# EXERCISE BRIEF
Transcribe exactly, and only, the lines from the one containing "nose: (667, 459)" through the last line of the data.

*** RECORDS FOR THE EXERCISE ***

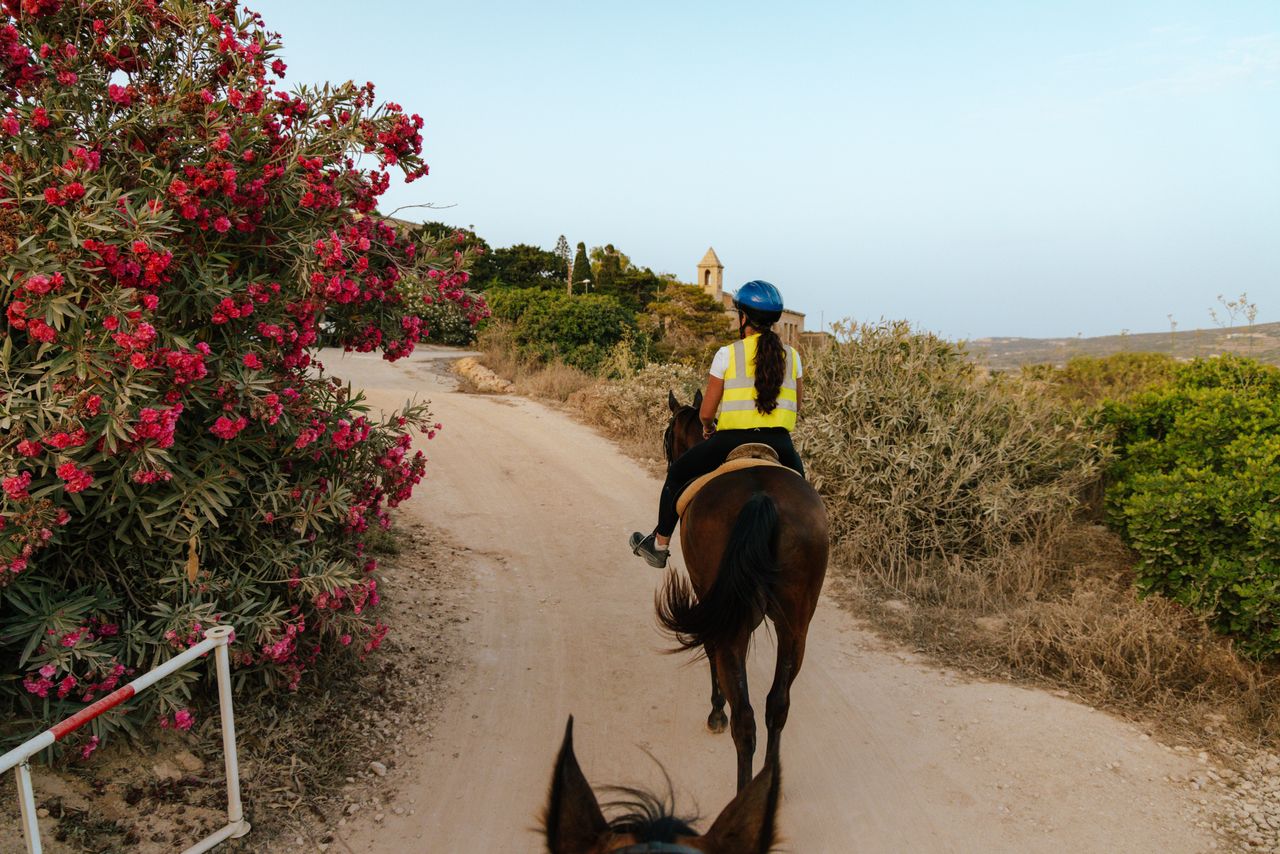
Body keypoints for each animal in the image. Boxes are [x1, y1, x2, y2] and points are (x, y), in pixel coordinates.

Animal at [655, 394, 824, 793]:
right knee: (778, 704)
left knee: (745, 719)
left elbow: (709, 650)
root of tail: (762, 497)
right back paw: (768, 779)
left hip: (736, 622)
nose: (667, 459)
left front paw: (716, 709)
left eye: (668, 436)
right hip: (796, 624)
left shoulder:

***

# SOLUTION
nose: (667, 459)
left front paw: (716, 709)
left eye: (668, 436)
right hip: (796, 624)
left shoulder:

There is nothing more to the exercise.